TASK — Reproduce the listing below word for word from its first line through the line that contains "3: (431, 804)", including both of those lines. Leave the pictures out.

Pixel coordinate tracking data
= = = = =

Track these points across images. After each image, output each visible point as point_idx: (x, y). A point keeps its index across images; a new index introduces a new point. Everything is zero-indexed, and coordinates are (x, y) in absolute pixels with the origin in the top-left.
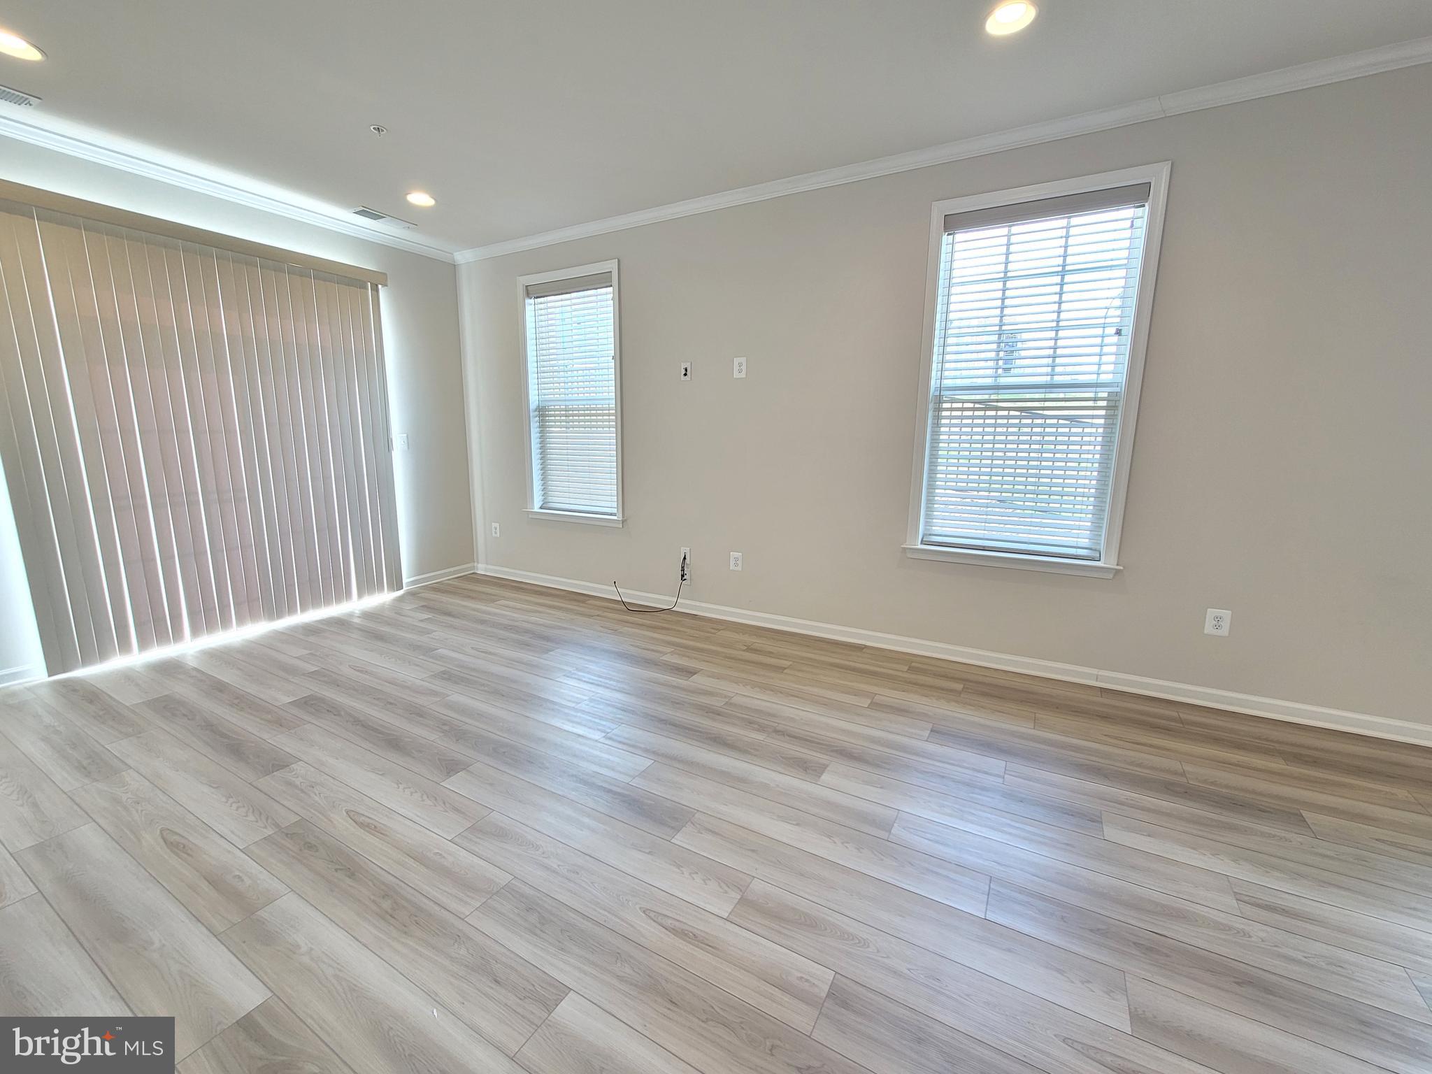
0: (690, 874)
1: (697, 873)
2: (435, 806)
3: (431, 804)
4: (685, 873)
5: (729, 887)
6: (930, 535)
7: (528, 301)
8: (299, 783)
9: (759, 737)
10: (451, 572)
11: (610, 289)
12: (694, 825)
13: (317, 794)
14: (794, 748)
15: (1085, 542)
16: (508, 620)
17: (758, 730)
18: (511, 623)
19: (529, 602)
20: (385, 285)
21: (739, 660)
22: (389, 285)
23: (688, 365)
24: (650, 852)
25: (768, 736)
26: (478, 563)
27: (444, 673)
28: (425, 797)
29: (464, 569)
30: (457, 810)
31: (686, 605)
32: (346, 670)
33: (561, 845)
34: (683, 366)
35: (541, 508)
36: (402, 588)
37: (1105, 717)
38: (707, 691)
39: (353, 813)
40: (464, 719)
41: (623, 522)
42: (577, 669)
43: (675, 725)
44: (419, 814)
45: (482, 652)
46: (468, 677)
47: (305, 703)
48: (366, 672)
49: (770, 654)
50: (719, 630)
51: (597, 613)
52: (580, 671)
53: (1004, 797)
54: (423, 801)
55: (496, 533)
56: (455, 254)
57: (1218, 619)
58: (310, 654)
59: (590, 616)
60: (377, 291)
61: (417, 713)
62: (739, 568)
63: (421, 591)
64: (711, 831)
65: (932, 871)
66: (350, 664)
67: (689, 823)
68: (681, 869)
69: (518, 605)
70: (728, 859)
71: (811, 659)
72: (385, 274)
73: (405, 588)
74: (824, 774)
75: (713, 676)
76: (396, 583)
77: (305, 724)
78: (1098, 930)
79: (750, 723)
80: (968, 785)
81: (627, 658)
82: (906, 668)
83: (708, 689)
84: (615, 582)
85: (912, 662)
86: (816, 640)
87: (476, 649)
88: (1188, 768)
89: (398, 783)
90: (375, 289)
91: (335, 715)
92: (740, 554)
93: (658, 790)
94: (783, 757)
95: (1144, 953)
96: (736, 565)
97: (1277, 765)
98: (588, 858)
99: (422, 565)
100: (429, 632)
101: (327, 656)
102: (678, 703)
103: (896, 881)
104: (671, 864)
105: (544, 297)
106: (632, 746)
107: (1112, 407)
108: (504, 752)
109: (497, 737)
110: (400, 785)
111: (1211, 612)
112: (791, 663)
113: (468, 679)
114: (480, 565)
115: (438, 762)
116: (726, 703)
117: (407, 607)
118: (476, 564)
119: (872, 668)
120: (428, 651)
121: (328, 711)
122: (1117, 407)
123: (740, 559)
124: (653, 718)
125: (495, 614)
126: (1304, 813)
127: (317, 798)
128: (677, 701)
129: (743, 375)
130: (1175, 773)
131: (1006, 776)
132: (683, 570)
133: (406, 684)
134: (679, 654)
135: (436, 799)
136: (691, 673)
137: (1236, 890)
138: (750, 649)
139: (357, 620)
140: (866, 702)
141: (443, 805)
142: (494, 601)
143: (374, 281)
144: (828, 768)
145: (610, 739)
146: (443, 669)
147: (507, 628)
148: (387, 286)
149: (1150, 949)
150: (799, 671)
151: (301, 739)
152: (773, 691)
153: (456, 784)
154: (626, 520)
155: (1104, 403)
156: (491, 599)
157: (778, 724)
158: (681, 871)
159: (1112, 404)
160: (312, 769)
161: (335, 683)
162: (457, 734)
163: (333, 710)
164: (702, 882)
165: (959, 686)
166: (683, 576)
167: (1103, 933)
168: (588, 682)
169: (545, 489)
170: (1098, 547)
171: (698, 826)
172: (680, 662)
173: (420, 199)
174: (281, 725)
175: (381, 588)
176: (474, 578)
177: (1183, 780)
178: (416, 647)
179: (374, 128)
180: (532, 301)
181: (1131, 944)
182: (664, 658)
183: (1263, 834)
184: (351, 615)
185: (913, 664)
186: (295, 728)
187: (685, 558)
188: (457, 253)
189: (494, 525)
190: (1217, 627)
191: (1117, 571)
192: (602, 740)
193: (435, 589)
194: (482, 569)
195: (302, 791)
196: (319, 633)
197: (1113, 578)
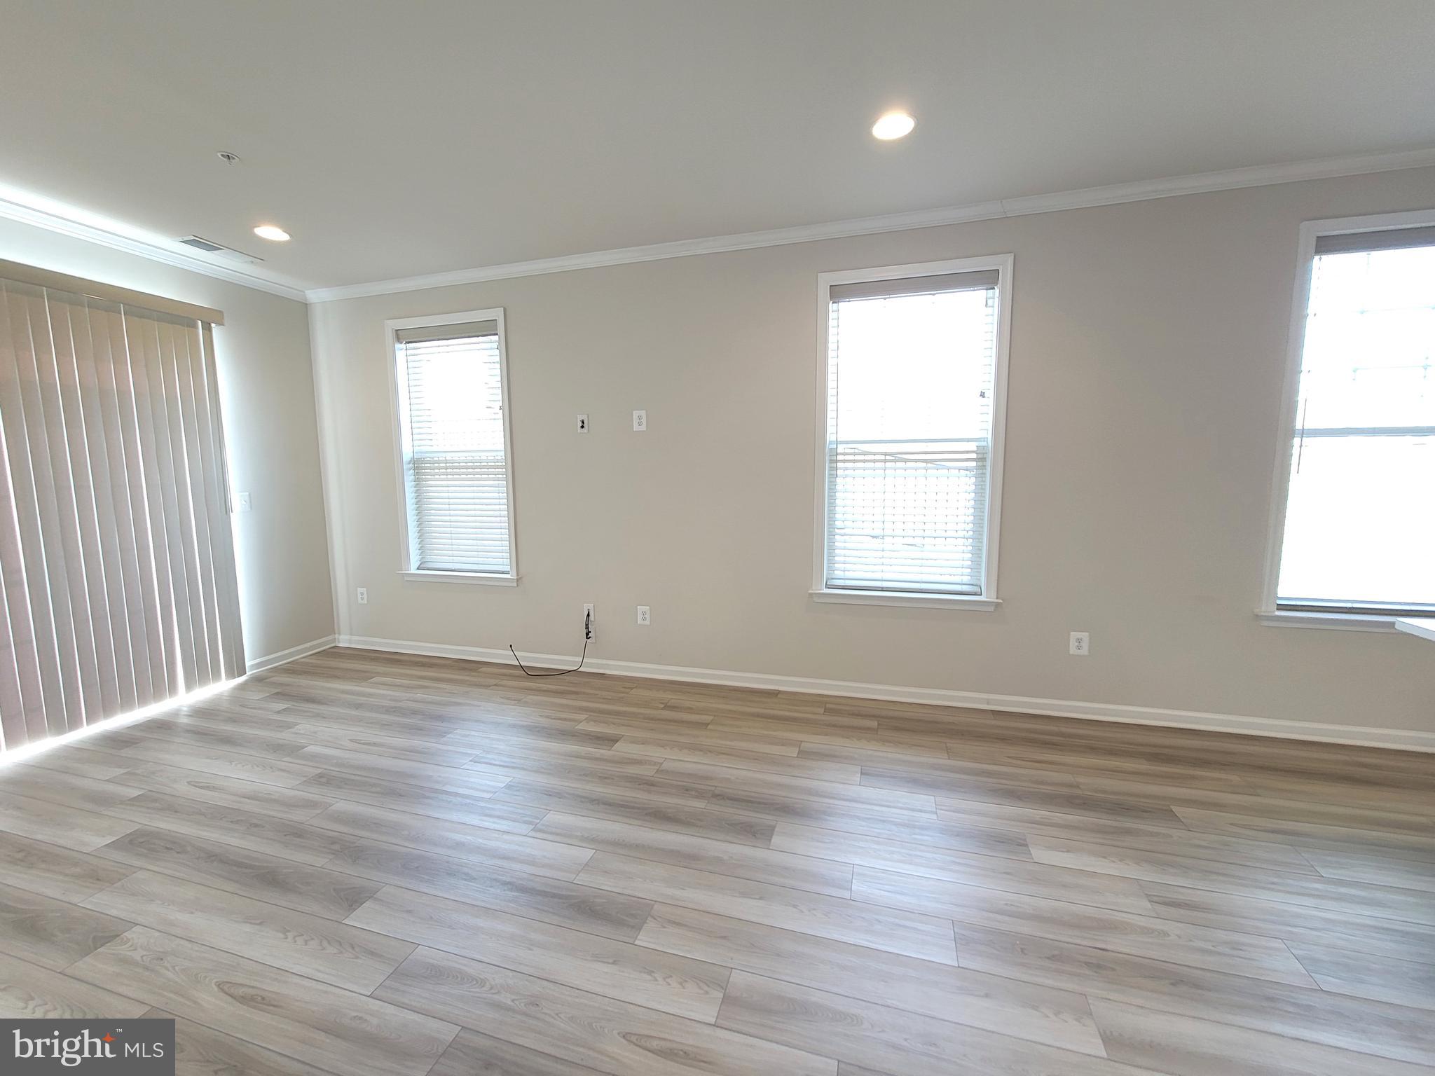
0: (664, 979)
1: (671, 976)
2: (341, 953)
3: (335, 951)
4: (658, 979)
5: (708, 986)
6: (833, 579)
7: (398, 346)
8: (139, 958)
9: (699, 804)
10: (306, 648)
11: (496, 338)
12: (655, 919)
13: (170, 969)
14: (741, 812)
15: (966, 579)
16: (390, 700)
17: (697, 797)
18: (393, 704)
19: (411, 677)
20: (220, 323)
21: (659, 720)
22: (226, 324)
23: (585, 418)
24: (615, 961)
25: (708, 803)
26: (339, 634)
27: (321, 776)
28: (325, 943)
29: (323, 643)
30: (372, 953)
31: (592, 664)
32: (182, 788)
33: (511, 974)
34: (580, 418)
35: (418, 569)
36: (245, 673)
37: (1003, 739)
38: (635, 760)
39: (229, 985)
40: (357, 832)
41: (518, 580)
42: (484, 751)
43: (610, 805)
44: (321, 968)
45: (364, 744)
46: (353, 777)
47: (131, 842)
48: (214, 788)
49: (690, 710)
50: (632, 689)
51: (493, 681)
52: (488, 752)
53: (942, 834)
54: (324, 949)
55: (362, 599)
56: (306, 292)
57: (1079, 641)
58: (127, 773)
59: (487, 687)
60: (210, 330)
61: (294, 834)
62: (647, 622)
63: (270, 674)
64: (675, 923)
65: (900, 926)
66: (189, 780)
67: (649, 918)
68: (653, 974)
69: (397, 681)
70: (701, 953)
71: (730, 711)
72: (221, 312)
73: (249, 673)
74: (774, 837)
75: (634, 741)
76: (237, 667)
77: (135, 872)
78: (1054, 956)
79: (687, 790)
80: (908, 826)
81: (538, 731)
82: (822, 711)
83: (635, 757)
84: (511, 646)
85: (826, 703)
86: (730, 690)
87: (356, 741)
88: (1081, 779)
89: (285, 931)
90: (207, 327)
91: (178, 853)
92: (648, 607)
93: (607, 884)
94: (728, 824)
95: (1096, 972)
96: (644, 619)
97: (1143, 766)
98: (545, 983)
99: (271, 643)
100: (289, 726)
101: (153, 773)
102: (606, 778)
103: (871, 944)
104: (641, 972)
105: (416, 342)
106: (564, 835)
107: (981, 459)
108: (417, 867)
109: (404, 850)
110: (288, 934)
111: (1074, 635)
112: (712, 718)
113: (353, 780)
114: (342, 637)
115: (334, 894)
116: (658, 770)
117: (254, 696)
118: (337, 636)
119: (787, 714)
120: (292, 750)
121: (167, 848)
122: (985, 458)
123: (648, 613)
124: (583, 800)
125: (370, 695)
126: (1174, 808)
127: (170, 975)
128: (606, 776)
129: (643, 428)
130: (1071, 786)
131: (935, 810)
132: (587, 627)
133: (273, 797)
134: (595, 721)
135: (341, 945)
136: (612, 740)
137: (1147, 893)
138: (667, 707)
139: (184, 720)
140: (793, 752)
141: (351, 950)
142: (366, 679)
143: (209, 318)
144: (776, 829)
145: (540, 831)
146: (320, 771)
147: (388, 710)
148: (223, 325)
149: (1099, 966)
150: (723, 725)
151: (133, 894)
152: (701, 751)
153: (364, 920)
154: (521, 578)
155: (974, 456)
156: (363, 677)
157: (716, 787)
158: (654, 977)
159: (980, 456)
160: (157, 934)
161: (171, 807)
162: (352, 852)
163: (173, 846)
164: (679, 986)
165: (874, 724)
166: (587, 634)
167: (1058, 958)
168: (500, 766)
169: (422, 548)
170: (978, 583)
171: (659, 919)
172: (599, 730)
173: (271, 233)
174: (98, 880)
175: (216, 676)
176: (335, 653)
177: (1079, 792)
178: (277, 748)
179: (222, 155)
180: (403, 346)
181: (1083, 965)
182: (579, 727)
183: (1151, 834)
184: (176, 713)
185: (827, 706)
186: (120, 880)
187: (588, 615)
188: (309, 291)
189: (360, 590)
190: (1079, 648)
191: (997, 605)
192: (531, 834)
193: (291, 670)
194: (344, 641)
195: (147, 969)
196: (137, 743)
197: (995, 610)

= = = = =

SOLUTION FOR THIS TASK —
Track these points across images. After each image, output each visible point as point_idx: (x, y). A point keeps its index across images; a new index introduces a new point. Everything is zero-indexed, and coordinates are (x, y) in absolute pixels with the origin in the top-left.
0: (690, 874)
1: (697, 873)
2: (435, 806)
3: (431, 804)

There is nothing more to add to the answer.